Food processing is a
set of methods and techniques used to transform raw food ingredients into
consumable food. Food processing can be as simple as cutting up some vegetables
to prepare a salad, or as complex as manufacturing aTwinkie
in
multiple processing facility.
From the early days
of food processing, the primary goal was to extend the life of a foodstuff, by
acting as a preservative. This helped balance humans’ need to eat daily with
nature’s trend to provide crops only during certain times of the year. To this
day, extending shelf life is one of the most important reasons food
manufacturers add so many weird sounding ingredients to products.
One of the first
forms of food processing, dating back to BC, was the salting of meats as a
means of preservation. Sugar was introduced much later as a preservative for
fruit, and thus the jam was born. Keeping food cold, either underground, or by
using ice, was an effective, if primitive method of preservation until the
ascent of ice boxes and recently electrical refrigeration.
In the early 19th
century, a new technology was introduced to vacuum bottles of food for French
troops. It would lead to the use of tin cans a decade later and thus the
canning industry was born.
Pasteurization,
another French invention from the mid 19th century, greatly improved the safety
of milk and milk products, as well as increasing their shelf life. (We won’t
get into the raw milk debate in this post).
It was only in the
industrialized 20th century, and more prominently after World War II, that a third
and crucial factor became the driving force behind food processing –
convenience.
With legions of moms
joining the work force, there was less time to toil in the kitchen, and a
demand for quick, easy to prepare foods skyrocketed.
Additional benefits of
food processing include lower prices to consumers due to the economies of scale
of mass manufacturing, increased availability of a wide variety of foods, and a
consistency in taste, texture, and mouth feel.
With so many
advantages to food processing, one may ask why is almost every other American
so bearish on processed foods?
Here are a few
reasons:
The further a food
product is from its natural form, the less it retains its healthful nutritional
properties. Vitamins evaporate, minerals are leached, and fiber is long
forgotten.
True, the decrease
in nutrients has led to enrichment and fortification, but these add only a
small number of nutrients back to a product, where hundreds of others are lost
in translation from the original orange to the orange drink in a plastic
bottle.
Increasing shelf
life requires the use of preservatives, whether natural ones such as salt, or
artificial chemicals that have more specific functions (mold inhibitors,
bacteria killers, antioxidants, antimicrobial chemicals, etc…). Some of
these preservatives have adverse side affects on some or all human populations.
In order to make
food more palatable and attractive, additives are used. Food colorings are a
huge category of additives. The color of a food is an important psychological
consideration. But in many cases, the color of the processed product is not as bold as expected by the consumer.

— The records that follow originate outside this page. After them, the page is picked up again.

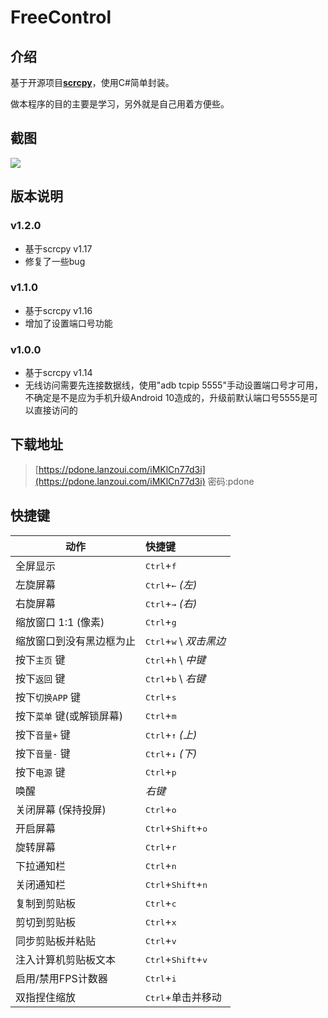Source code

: # FreeControl

## 介绍
基于开源项目[**scrcpy**](https://github.com/Genymobile/scrcpy)，使用C#简单封装。

做本程序的目的主要是学习，另外就是自己用着方便些。

## 截图
![](https://cdn.jsdelivr.net/gh/pdone/static@latest/img/article/free-control/3.gif)

## 版本说明
### v1.2.0
- 基于scrcpy v1.17
- 修复了一些bug

### v1.1.0
- 基于scrcpy v1.16
- 增加了设置端口号功能

### v1.0.0
- 基于scrcpy v1.14
- 无线访问需要先连接数据线，使用"adb tcpip 5555"手动设置端口号才可用，不确定是不是应为手机升级Android 10造成的，升级前默认端口号5555是可以直接访问的

## 下载地址
> [https://pdone.lanzoui.com/iMKlCn77d3i](https://pdone.lanzoui.com/iMKlCn77d3i) 密码:pdone

## 快捷键
 | 动作 | 快捷键
 | ------------------------------------------------- |:-----------------------------
 | 全屏显示| <kbd>Ctrl</kbd>+<kbd>f</kbd>
 | 左旋屏幕| <kbd>Ctrl</kbd>+<kbd>←</kbd> _(左)_
 | 右旋屏幕| <kbd>Ctrl</kbd>+<kbd>→</kbd> _(右)_
 | 缩放窗口 1:1 (像素) | <kbd>Ctrl</kbd>+<kbd>g</kbd>
 | 缩放窗口到没有黑边框为止| <kbd>Ctrl</kbd>+<kbd>w</kbd> \ _双击黑边_
 | 按下`主页` 键| <kbd>Ctrl</kbd>+<kbd>h</kbd> \ _中键_
 | 按下`返回` 键| <kbd>Ctrl</kbd>+<kbd>b</kbd> \ _右键_
 | 按下`切换APP` 键| <kbd>Ctrl</kbd>+<kbd>s</kbd>
 | 按下`菜单` 键(或解锁屏幕) | <kbd>Ctrl</kbd>+<kbd>m</kbd>
 | 按下`音量+` 键| <kbd>Ctrl</kbd>+<kbd>↑</kbd> _(上)_
 | 按下`音量-` 键| <kbd>Ctrl</kbd>+<kbd>↓</kbd> _(下)_
 | 按下`电源` 键| <kbd>Ctrl</kbd>+<kbd>p</kbd>
 | 唤醒| _右键_
 | 关闭屏幕 (保持投屏) | <kbd>Ctrl</kbd>+<kbd>o</kbd>
 | 开启屏幕 | <kbd>Ctrl</kbd>+<kbd>Shift</kbd>+<kbd>o</kbd>
 | 旋转屏幕 | <kbd>Ctrl</kbd>+<kbd>r</kbd>
 | 下拉通知栏 | <kbd>Ctrl</kbd>+<kbd>n</kbd>
 | 关闭通知栏 | <kbd>Ctrl</kbd>+<kbd>Shift</kbd>+<kbd>n</kbd>
 | 复制到剪贴板 | <kbd>Ctrl</kbd>+<kbd>c</kbd>
 | 剪切到剪贴板 | <kbd>Ctrl</kbd>+<kbd>x</kbd>
 | 同步剪贴板并粘贴 | <kbd>Ctrl</kbd>+<kbd>v</kbd>
 | 注入计算机剪贴板文本 | <kbd>Ctrl</kbd>+<kbd>Shift</kbd>+<kbd>v</kbd>
 | 启用/禁用FPS计数器 | <kbd>Ctrl</kbd>+<kbd>i</kbd>
 | 双指捏住缩放 | <kbd>Ctrl</kbd>+单击并移动
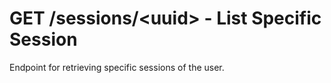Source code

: # GET /sessions/&lt;uuid&gt; - List Specific Session

Endpoint for retrieving specific sessions of the user.
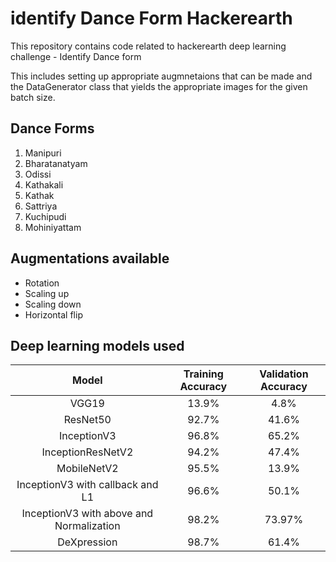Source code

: # identify Dance Form Hackerearth
This repository contains code related to hackerearth deep learning challenge - Identify Dance form 

This includes setting up appropriate augmnetaions that can be made and the DataGenerator class that yields the appropriate images for the given batch size.

## Dance Forms
1. Manipuri
2. Bharatanatyam
3. Odissi
4. Kathakali
5. Kathak
6. Sattriya
7. Kuchipudi
8. Mohiniyattam


## Augmentations available
- Rotation 
- Scaling up 
- Scaling down 
- Horizontal flip 

## Deep learning models used
| Model | Training Accuracy | Validation Accuracy |
| :---: | :---: | :---: |
| VGG19  | 13.9%  | 4.8% |
| ResNet50  | 92.7%  | 41.6% |
| InceptionV3  | 96.8%  | 65.2% |
| InceptionResNetV2  | 94.2%  | 47.4% |
| MobileNetV2  | 95.5%  | 13.9% |
| InceptionV3 with callback and L1  | 96.6%  | 50.1% |
| InceptionV3 with above and Normalization  | 98.2%  | 73.97% |
| DeXpression  | 98.7%  | 61.4% |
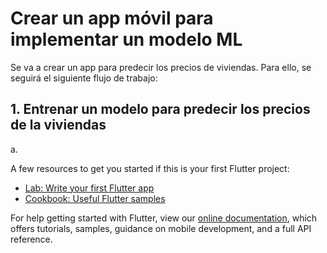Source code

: # Crear un app móvil para implementar un modelo ML

Se va a crear un app para predecir los precios de viviendas. 
Para ello, se seguirá el siguiente flujo de trabajo:

## 1. Entrenar un modelo para predecir los precios de la viviendas

a. 

A few resources to get you started if this is your first Flutter project:

- [Lab: Write your first Flutter app](https://flutter.dev/docs/get-started/codelab)
- [Cookbook: Useful Flutter samples](https://flutter.dev/docs/cookbook)

For help getting started with Flutter, view our
[online documentation](https://flutter.dev/docs), which offers tutorials,
samples, guidance on mobile development, and a full API reference.
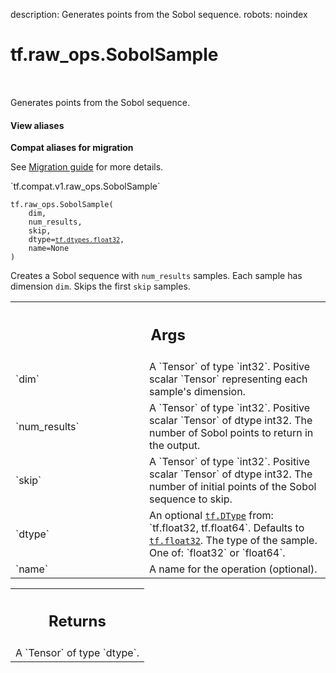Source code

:description: Generates points from the Sobol sequence.
robots: noindex

# tf.raw_ops.SobolSample

<!-- Insert buttons and diff -->

<table class="tfo-notebook-buttons tfo-api nocontent" align="left">

</table>



Generates points from the Sobol sequence.

<section class="expandable">
  <h4 class="showalways">View aliases</h4>
  <p>
<b>Compat aliases for migration</b>
<p>See
<a href="https://www.tensorflow.org/guide/migrate">Migration guide</a> for
more details.</p>
<p>`tf.compat.v1.raw_ops.SobolSample`</p>
</p>
</section>

<pre class="devsite-click-to-copy prettyprint lang-py tfo-signature-link">
<code>tf.raw_ops.SobolSample(
    dim,
    num_results,
    skip,
    dtype=<a href="../../tf/dtypes.md#float32"><code>tf.dtypes.float32</code></a>,
    name=None
)
</code></pre>



<!-- Placeholder for "Used in" -->

Creates a Sobol sequence with `num_results` samples. Each sample has dimension
`dim`. Skips the first `skip` samples.

<!-- Tabular view -->
 <table class="responsive fixed orange">
<colgroup><col width="214px"><col></colgroup>
<tr><th colspan="2"><h2 class="add-link">Args</h2></th></tr>

<tr>
<td>
`dim`
</td>
<td>
A `Tensor` of type `int32`.
Positive scalar `Tensor` representing each sample's dimension.
</td>
</tr><tr>
<td>
`num_results`
</td>
<td>
A `Tensor` of type `int32`.
Positive scalar `Tensor` of dtype int32. The number of Sobol points to return
in the output.
</td>
</tr><tr>
<td>
`skip`
</td>
<td>
A `Tensor` of type `int32`.
Positive scalar `Tensor` of dtype int32. The number of initial points of the
Sobol sequence to skip.
</td>
</tr><tr>
<td>
`dtype`
</td>
<td>
An optional <a href="../../tf/dtypes/DType.md"><code>tf.DType</code></a> from: `tf.float32, tf.float64`. Defaults to <a href="../../tf.md#float32"><code>tf.float32</code></a>.
The type of the sample. One of: `float32` or `float64`.
</td>
</tr><tr>
<td>
`name`
</td>
<td>
A name for the operation (optional).
</td>
</tr>
</table>



<!-- Tabular view -->
 <table class="responsive fixed orange">
<colgroup><col width="214px"><col></colgroup>
<tr><th colspan="2"><h2 class="add-link">Returns</h2></th></tr>
<tr class="alt">
<td colspan="2">
A `Tensor` of type `dtype`.
</td>
</tr>

</table>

Take strawberry yogurts. Almost all manufacturers add some sort of coloring,
whether a natural red color such as beet juice, a natural but quirky bug juice,
or artificial Red #40. Despite studies that have shown correlation between food
colorings and cognitive problems in children, the food industry uses them
because they are cheaper than natural sources.
And since cost has
become a driving factor in consumer consideration, food companies are
constantly on the lookout for cheaper manufacturing techniques and cheaper
source ingredients. Anything that can be made in a lab is cheaper than a
naturally sourced ingredient. Substituting quality ingredients with cheaper or
inferior standbys is the only way to keep prices down. Don’t even ask what
parts of animal carcasses go into your baloney.
Farm subsidies in
the US have made corn and soy products very cheap. Guess what – soy oil and
high fructose corn syrup are found in many processed items. They add the fat
and sweet components that make so many junk foods tasty to us. Salt is natural
and cheap, but excessive consumption causes hypertension and other health
problems.
We haven’t talked
about processing that takes place before the “ingredients” are harvested (GMO
crops, hormones and antibiotics to for livestock, etc..), but these too are
affecting the food we eat, in ways that science has yet to get a full grasp of.